Extracted data entries:
== Segment start ==

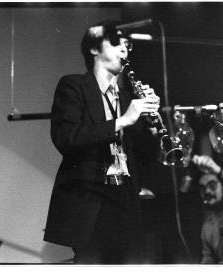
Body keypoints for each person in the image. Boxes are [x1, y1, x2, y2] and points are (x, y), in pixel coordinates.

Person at [43, 20, 160, 264]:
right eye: (117, 42)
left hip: (126, 198)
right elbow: (66, 138)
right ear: (94, 49)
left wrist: (151, 123)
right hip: (91, 199)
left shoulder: (128, 97)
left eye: (127, 45)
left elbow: (146, 156)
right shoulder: (73, 86)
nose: (124, 49)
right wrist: (122, 120)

== Segment end ==

§ WHAT YOU SHOULD DO: Copy each entry exactly as written. Images should not appear in the copy.

§ RESPONSE TO THE EXERCISE:
Body keypoints for each person in the image. Boxes are [x1, y1, x2, y2] and points are (x, y), in pixel coordinates.

Person at [43, 20, 160, 264]:
right eye: (117, 42)
left hip: (126, 198)
right elbow: (66, 138)
right ear: (94, 49)
left wrist: (151, 123)
right hip: (91, 199)
left shoulder: (128, 97)
left eye: (127, 45)
left elbow: (146, 156)
right shoulder: (73, 86)
nose: (124, 49)
right wrist: (122, 120)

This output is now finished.